Jean's farm is over an hour away, but Black Fox Farms, which was selling gins and liqueurs at a table nearby, sprawls out across a valley alongside the Saskatoon River. It's just a quick drive from the center of the city, but I would have willingly spent lots more time on the road to get there. For husband-and-wife owners John Cote and Barb Stefanyshyn-Cote, running the 80-acre farm is something of a homecoming. John started his farming career 100 miles north, then moving to Mexico and then to Chile, from where he commuted to Kazakhstan. True story. Barb, meantime, is an award-winning soil scientist.

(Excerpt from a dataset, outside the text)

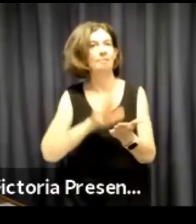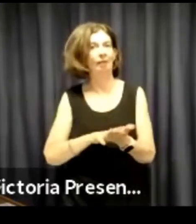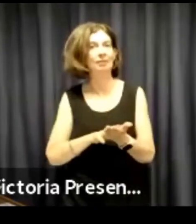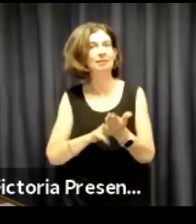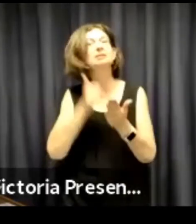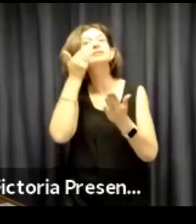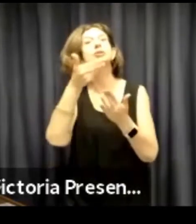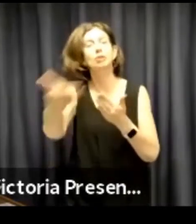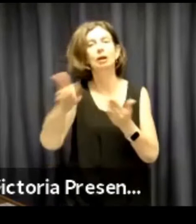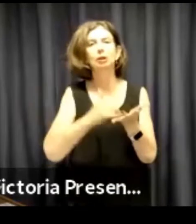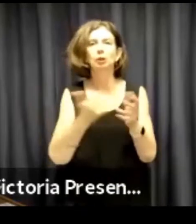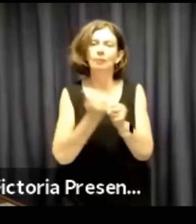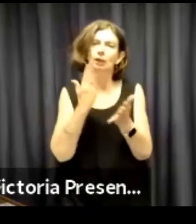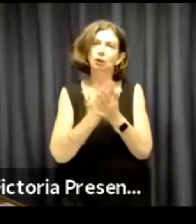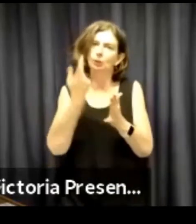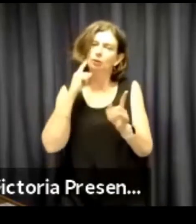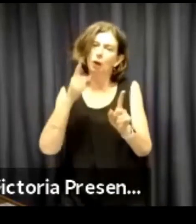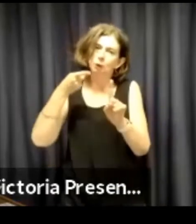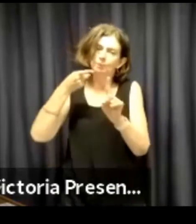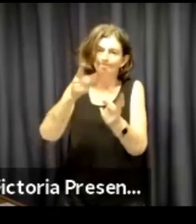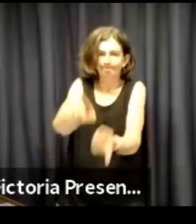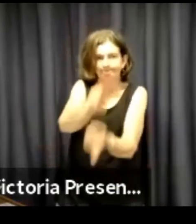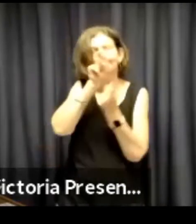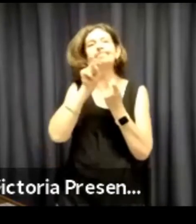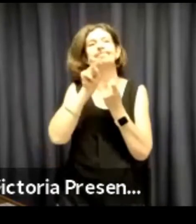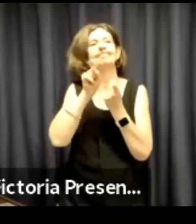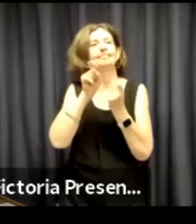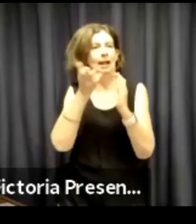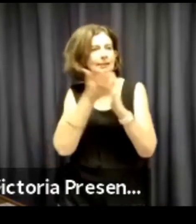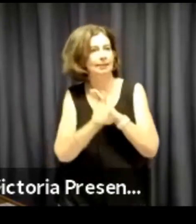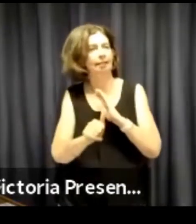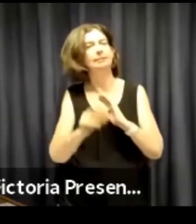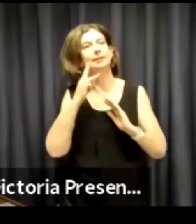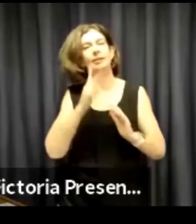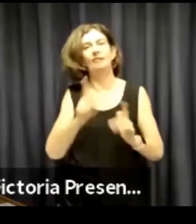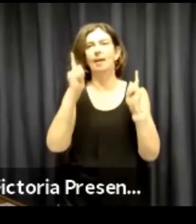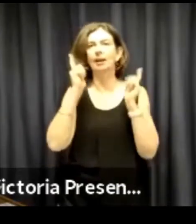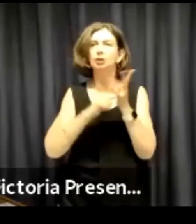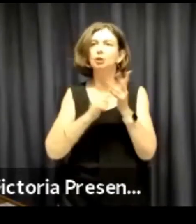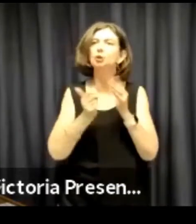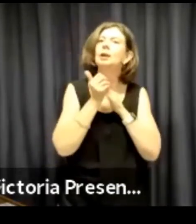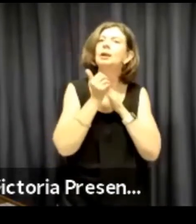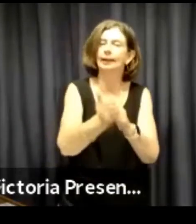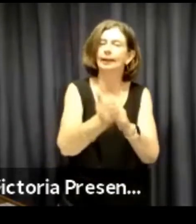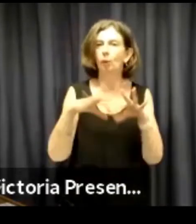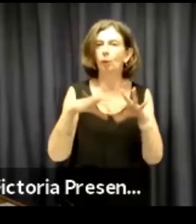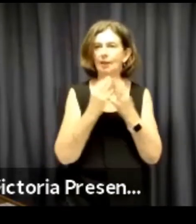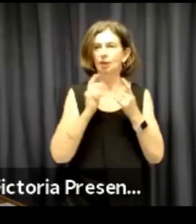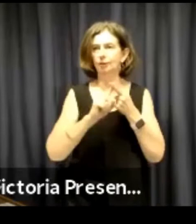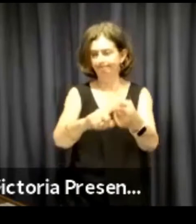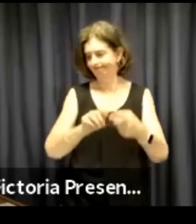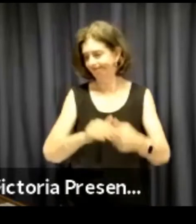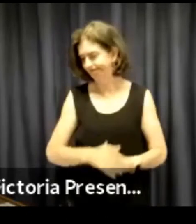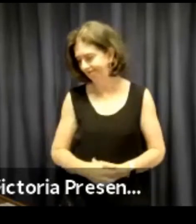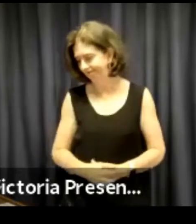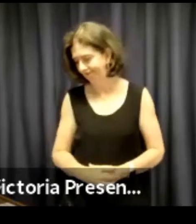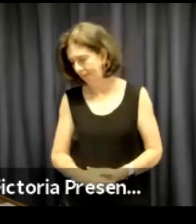And that is going to be one of our key focuses for the next 12 months, is to recruit a skilled Deaf manager to lead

Little wonder that John waxed rhapsodic about a head-spinning array of topics when he guided me and my friend across the property: the misconceptions of organic farming (“The truth lies somewhere in the middle—it’s not just about organic farming, but also using good genetics.”); grape breeding (“My job is to kill them. If I can’t kill them, they’re pretty hardy. It’s old-fashioned breeding. We’re just guessing.”); the start of their floral business (Barb got 30,000 daffodil bulbs at an auction. They grow about 12,000 lilies annually and hold a Lily Festival each July to celebrate. Peonies are their biggest crop today.); and haskap berries, a tart pod that looks like a cross between a blueberry and a tiny sugar snap pea and tastes like the platonic ideal balance of sour and sweet. (They’re made from two flowers blooming on both ends and they can take a frost of minus-8 degrees.) And so on.
Veteran farmers John Cote and Barb Stefanyshyn-Cote, blend traditional and progressive farming methods on their 80-acre Black Fox Farm, where they grow about 90% of the ingredients they use to make gin, liqueur, and whiskey in their distillery.
All that farming has led up to the couple’s newest endeavor: Black Fox Farm Distillery. Nearly 90% of the ingredients they use in their three gins and various liqueurs are grown on the property. “Anything edible is likely to be pickled and used in a gin recipe,” John told me, ticking off calendula flower, rhubarb, to name a few. One of the gins he produces, the lightly aged Oaked Gin Barrel Two, won top honors at the 2017 World Gin Awards. I picked up a bottle of it as well as a bottle of Saskatoon berry and wildflower honey liqueur and a jar of unpasteurized, unfiltered honey. I couldn't wait to get it home and share it with my friends. It was the least I could do to spread Saskatoon's bounty around.